Steiner put his cup close to hers, and leaned back in his chair.
"So did he remember what the reason was? Why we can't approach?"
"He did, eventually. His first step was to slap a top-priority security rating on the whole affair, and he was confident the government would back him up."
"We got that part. The alert came through about twenty minutes ago."
"I figured it wouldn't do any harm to let him send it. He needed to do something. And it's what I would have done."
"It's what you did, as soon as the pictures came in."
"You know I don't have the authority for that."
"Anna, when you get that look in your eye and say, 'If one of you bastards breathes a word of this to anyone, I will cut out your tongue and eat it for breakfast,'... well, people listen."
"Did I say that?"
"Your very words."
"No wonder they all love me so much."
She brooded on that for a while, until T/A3 Klosinski hurried up the steps to her office.
"Corporal Bach, we've finally seen something," he said.
Bach looked at the big semicircle of flat television screens, over three hundred of them, on the wall facing her desk. Below the screens were the members of her watch, each at a desk/console, each with a dozen smaller screens to monitor. Most of the large screens displayed the usual data from the millions of objects monitored by NavTrack radar, cameras, and computers. But fully a quarter of them now showed curved, empty corridors where nothing moved, or equally lifeless rooms. In some of them skeletons could be seen.
The three of them faced the largest screen on Bach's desk, and unconsciously leaned a little closer as a picture started to form. At first it was just streaks of color. Klosinski consulted a datapad on his wrist.
"This is from camera 14/P/delta. It's on the Promenade Deck. Most of that deck was a sort of PX, with shopping areas, theaters, clubs, so forth. But one sector had VIP suites, for when people visited the station.
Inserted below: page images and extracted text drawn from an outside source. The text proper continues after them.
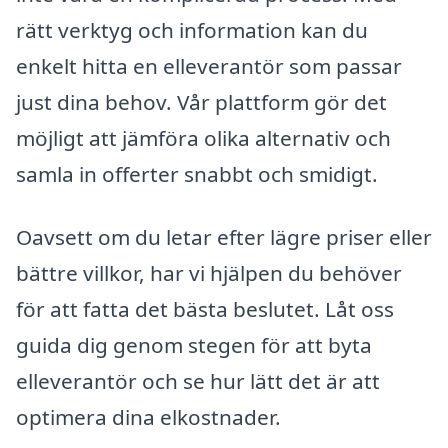
rätt verktyg och information kan du
enkelt hitta en elleverantör som passar
just dina behov. Vår plattform gör det
möjligt att jämföra olika alternativ och
samla in offerter snabbt och smidigt.
Oavsett om du letar efter lägre priser eller
bättre villkor, har vi hjälpen du behöver
för att fatta det bästa beslutet. Låt oss
guida dig genom stegen för att byta
elleverantör och se hur lätt det är att
optimera dina elkostnader.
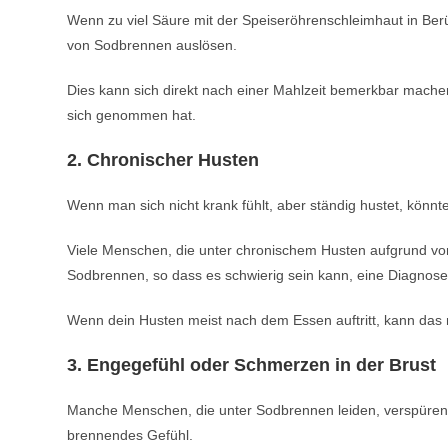
Wenn zu viel Säure mit der Speiseröhrenschleimhaut in Be
von Sodbrennen auslösen.
Dies kann sich direkt nach einer Mahlzeit bemerkbar mache
sich genommen hat.
2. Chronischer Husten
Wenn man sich nicht krank fühlt, aber ständig hustet, könnt
Viele Menschen, die unter chronischem Husten aufgrund v
Sodbrennen, so dass es schwierig sein kann, eine Diagnose 
Wenn dein Husten meist nach dem Essen auftritt, kann d
3. Engegefühl oder Schmerzen in der Brust
Manche Menschen, die unter Sodbrennen leiden, verspüren 
brennendes Gefühl.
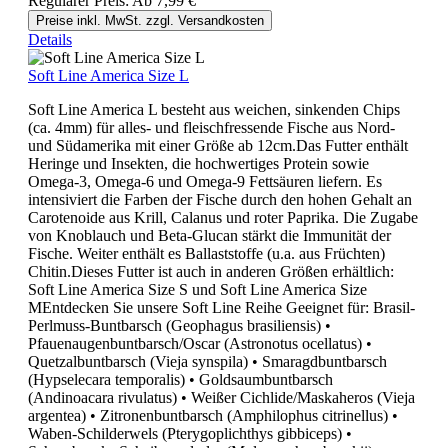
Regulärer Preis:
Ab
7,99 €
Preise inkl. MwSt. zzgl. Versandkosten
Details
Soft Line America Size L
Soft Line America L besteht aus weichen, sinkenden Chips
(ca. 4mm) für alles- und fleischfressende Fische aus Nord-
und Südamerika mit einer Größe ab 12cm.Das Futter enthält
Heringe und Insekten, die hochwertiges Protein sowie
Omega-3, Omega-6 und Omega-9 Fettsäuren liefern. Es
intensiviert die Farben der Fische durch den hohen Gehalt an
Carotenoide aus Krill, Calanus und roter Paprika. Die Zugabe
von Knoblauch und Beta-Glucan stärkt die Immunität der
Fische. Weiter enthält es Ballaststoffe (u.a. aus Früchten)
Chitin.Dieses Futter ist auch in anderen Größen erhältlich:
Soft Line America Size S und Soft Line America Size
MEntdecken Sie unsere Soft Line Reihe Geeignet für: Brasil-
Perlmuss-Buntbarsch (Geophagus brasiliensis) •
Pfauenaugenbuntbarsch/Oscar (Astronotus ocellatus) •
Quetzalbuntbarsch (Vieja synspila) • Smaragdbuntbarsch
(Hypselecara temporalis) • Goldsaumbuntbarsch
(Andinoacara rivulatus) • Weißer Cichlide/Maskaheros (Vieja
argentea) • Zitronenbuntbarsch (Amphilophus citrinellus) •
Waben-Schilderwels (Pterygoplichthys gibbiceps) •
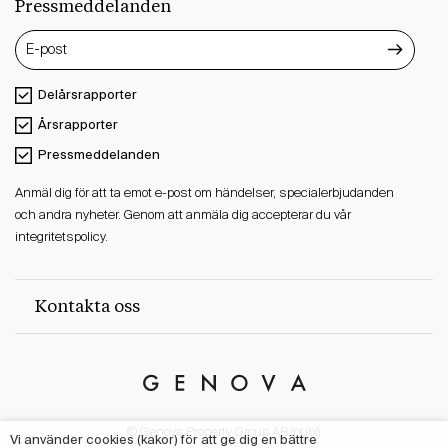
Pressmeddelanden
Delårsrapporter
Årsrapporter
Pressmeddelanden
Anmäl dig för att ta emot e-post om händelser, specialerbjudanden
och andra nyheter. Genom att anmäla dig accepterar du vår
integritetspolicy.
Kontakta oss
Genova
Property
© Genova Property Group AB (publ)
Group
Vi använder cookies (kakor) för att ge dig en bättre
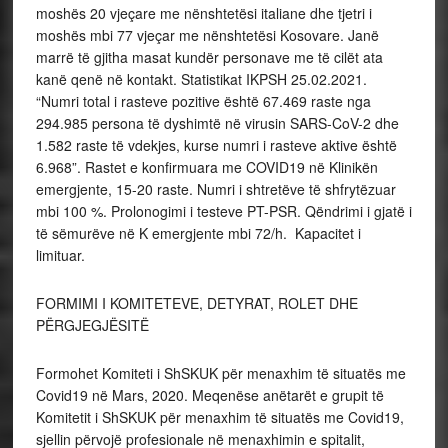
moshës 20 vjeçare me nënshtetësi italiane dhe tjetri i
moshës mbi 77 vjeçar me nënshtetësi Kosovare. Janë
marrë të gjitha masat kundër personave me të cilët ata
kanë qenë në kontakt. Statistikat IKPSH 25.02.2021.
“Numri total i rasteve pozitive është 67.469 raste nga
294.985 persona të dyshimtë në virusin SARS-CoV-2 dhe
1.582 raste të vdekjes, kurse numri i rasteve aktive është
6.968”. Rastet e konfirmuara me COVID19 në Klinikën
emergjente, 15-20 raste. Numri i shtretëve të shfrytëzuar
mbi 100 %. Prolonogimi i testeve PT-PSR. Qëndrimi i gjatë i
të sëmurëve në K emergjente mbi 72/h. Kapacitet i
limituar.
FORMIMI I KOMITETEVE, DETYRAT, ROLET DHE
PËRGJEGJËSITË
Formohet Komiteti i ShSKUK për menaxhim të situatës me
Covid19 në Mars, 2020. Meqenëse anëtarët e grupit të
Komitetit i ShSKUK për menaxhim të situatës me Covid19,
sjellin përvojë profesionale në menaxhimin e spitalit,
This one's just outside the Presidential Suite."
"What's wrong with the picture?"
Klosinski sighed.
"Same thing wrong with all of them. The cameras are old. We've got about five percent of them in some sort of working order, which is a miracle. The Charlie computer is fighting us for every one."
"I figured it would."
"In just a minute... there! Did you see it?"
All Bach could see was a stretch of corridor, maybe a little fancier than some of the views already up on the wall, but not what Bach thought of as VIP. She peered at it, but nothing changed.
"No, nothing's going to happen now. This is a tape. We got it when the camera first came on." He fiddled with his data pad, and the screen resumed its multi-colored static. "I rewound it. Watch the door on the left."
This time Klosinski stopped the tape on the first recognizable image on the screen.
"This is someone's leg," he said, pointing. "And this is the tail of a dog."
Bach studied it. The leg was bare, and so was the foot. It could be seen from just below the knee.
"That looks like a Sheltie's tail," she said.
"We thought so, too."
"What about the foot?"
"Look at the door," Steiner said. "In relation to the door, the leg looks kind of small."
"You're right," Bach said. A child? she wondered. "Okay. Watch this one around the clock. I suppose if there was a camera in that room, you'd have told me about it."
"I guess VIP's don't like to be watched."
"Then carry on as you were. Activate every camera you can, and tape them all. I've got to take this to Hoeffer."